Among the many delights, this international trade fair for the working world has to offer, in the far back of Hall 8 we spotted an amazing materials exhibition with a number of impressive and intelligent designs. During a speech in Milan last April, Tom Dixon said that designers LOVE materials, and it might come as no surprise, but “70% of all innovations are being based on new material,” Haute Innovation.
No wonder then at this year’s exhibition, several objects made from surprising and natural materials caught viewers’ attention from their beautiful design. Coffee cups made from ground coffee beans, a bicycle helmet made from linen fibers, high heels made from ocean plastic and plenty more to catch the eye and get the imagination running.
It was 2009 in Italy when the smell of ground coffee beans was on its way to becoming something more. One intense study night after the next, with hefty coffee intake, German product designer Julian Lechner—studying in Italy at the time—had an idea. He took coffee waste and turning it into a renewable raw material used to produce new objects. By 2015 the first espresso cup made from coffee waste was on the market. Kaffee Form, based in Germany, collects coffee grounds from the local Berlin Gastronomy, where the grounds are then dried, packed and shipped.

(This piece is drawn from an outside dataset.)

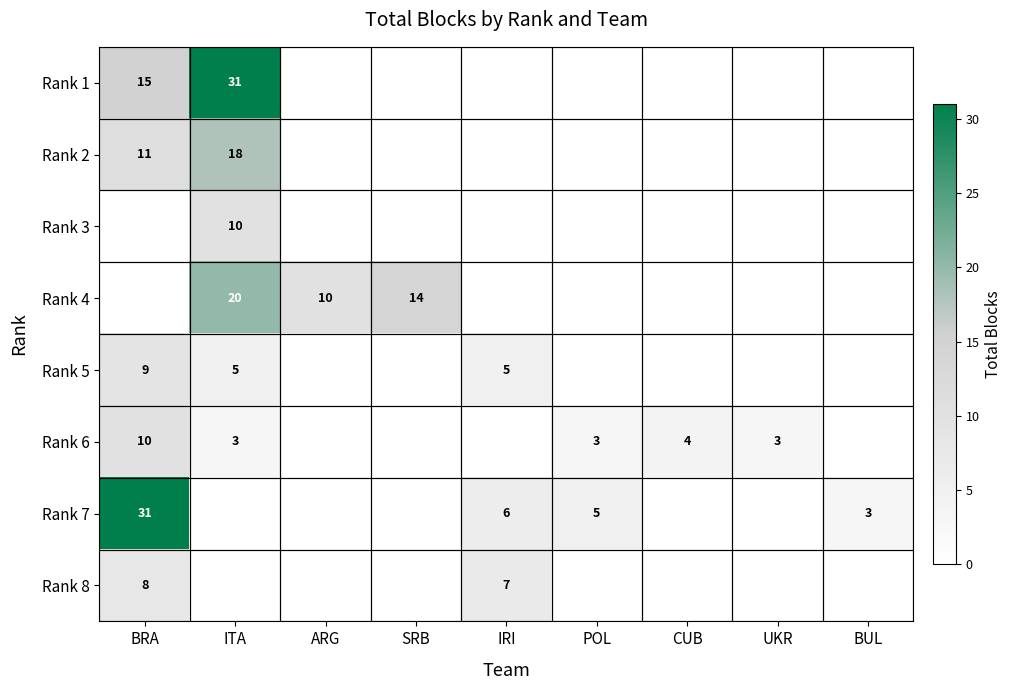

What is the difference between the second highest and minimum values in the Rank 5 series?

5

#coffee cups made from #recycled coffee grounds! Dishwasher proof too! In the shop now #kirkbylonsdale #kaffeeform pic.twitter.com/0H5jsUXN0n
— Kircabi Roasters (@KircabiRoasters) 8 août 2016
French duo Etienne-Marie de Boissieu and Benoit Denis founded EGIDE in 2014, a new French brand specialized in high-end helmets for urban cycling, include the linen in their products. Linen Hemet in their Apollo collection, amidst other gems on display at the materials exhibition, shines beautifully. The eco-friendly and natural vegetable fiber has great shock-absorbing properties. EGIDE has the fibers undergo resin molding with an anti-UV and scratch-resistant varnish.
Diana Drewes from the agency Haute Innovation in Berlin presented a stool made from mushroom MDF; Laura Spilker’s Walk & Talk high heels made from ocean plastic was on display; Plant-e showed how living plants can generate electricity; Jarrell Goh introduced his Potato chair, made from starchy vegetables like potatoes that are blended, dehydrated and used as a casting material, then dried and bound with flour glue, dried again and finished with a homemade milk-based sealant.

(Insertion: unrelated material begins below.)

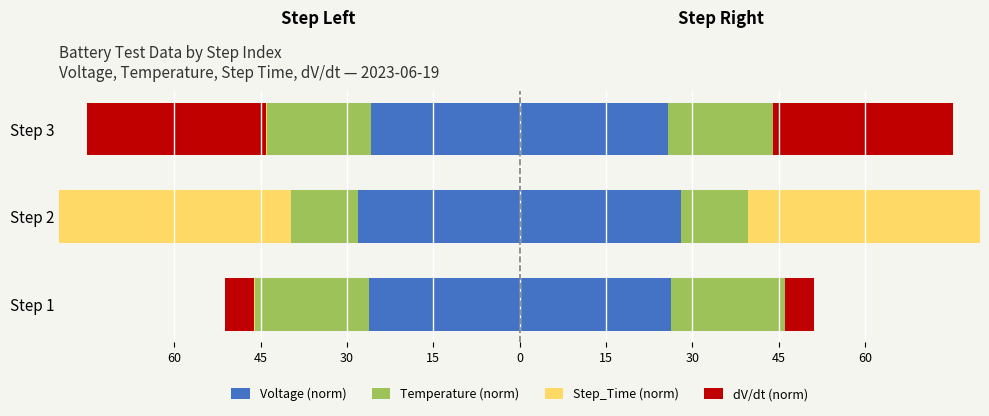

What is the difference between the second highest and minimum values in the dV/dt (norm) series?

9.7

A stool made of waste from the potato industry, furniture from seagrass, fibers from the remnants of the citrus juice production or antiseptic birch bark: the precursors of the next generation’s product culture, in which sustainable handling of our resources is in the foreground and is becoming more and more evident. Natural residues from the food industry or forestry are often found in the production of materials. Designers define properties of the materials, which so far could only have been realized with considerable effort or using chemical products.
It’s an amazing time in the world for designers to play with materials to better living for all.